Hallo, vorsorglich habe ich, mit Mühe, mein erstes Arduino Programm gemacht. Und…
es funktioniert ;-))
// HW auf Funktion testen
// High-Aktiv
#define PIN_1 2 // Eingangspin für Taster
#define PIN_2 3 // Eingangspin für Taster
#define PIN_3 4 // Eingangspin für Taster
#define PIN_4 5 // Eingangspin für Taster
int LED_1=6;
int LED_2=7;
int LED_3=8;
int LED_4=9;
void setup()
{
pinMode (LED_1, OUTPUT); // LED L (Pin 6) als Ausgang
pinMode (LED_2, OUTPUT); // LED L (Pin 7) als Ausgang
pinMode (LED_3, OUTPUT); // LED L (Pin 8) als Ausgang
pinMode (LED_4, OUTPUT); // LED L (Pin 9) als Ausgang
pinMode (PIN_1, INPUT); // Pin als Eingang
pinMode (PIN_2, INPUT); // Pin als Eingang
pinMode (PIN_3, INPUT); // Pin als Eingang
pinMode (PIN_4, INPUT); // Pin als Eingang
}
void loop()
{
if (digitalRead(PIN_1)) // HIGH (1) oder LOW (0)

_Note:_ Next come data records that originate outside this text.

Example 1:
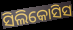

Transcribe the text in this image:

ସିଲିକୋସିସ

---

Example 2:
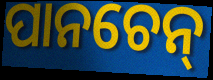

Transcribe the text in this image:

ପାନଚେନ୍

digitalWrite (LED_1, HIGH); // LED an
else
digitalWrite (LED_1, LOW); // LED aus
if (digitalRead(PIN_2)) // HIGH (1) oder LOW (0)
digitalWrite (LED_2, HIGH); // LED an
else
digitalWrite (LED_2, LOW); // LED aus
if (digitalRead(PIN_3)) // HIGH (1) oder LOW (0)
digitalWrite (LED_3, HIGH); // LED an
else
digitalWrite (LED_3, LOW); // LED aus
if (digitalRead(PIN_4)) // HIGH (1) oder LOW (0)
digitalWrite (LED_4, HIGH); // LED an
else
digitalWrite (LED_4, LOW); // LED aus
}
Ein guter Stil ist es, zu vermeiden, dass Bezeichner durchgezählt werden. (PIN_1, PIN_2 ...)
Ebenso ist doppelt geschriebener Code unnützer Code mit einer unnötig höheren Fehleranfälligkeit.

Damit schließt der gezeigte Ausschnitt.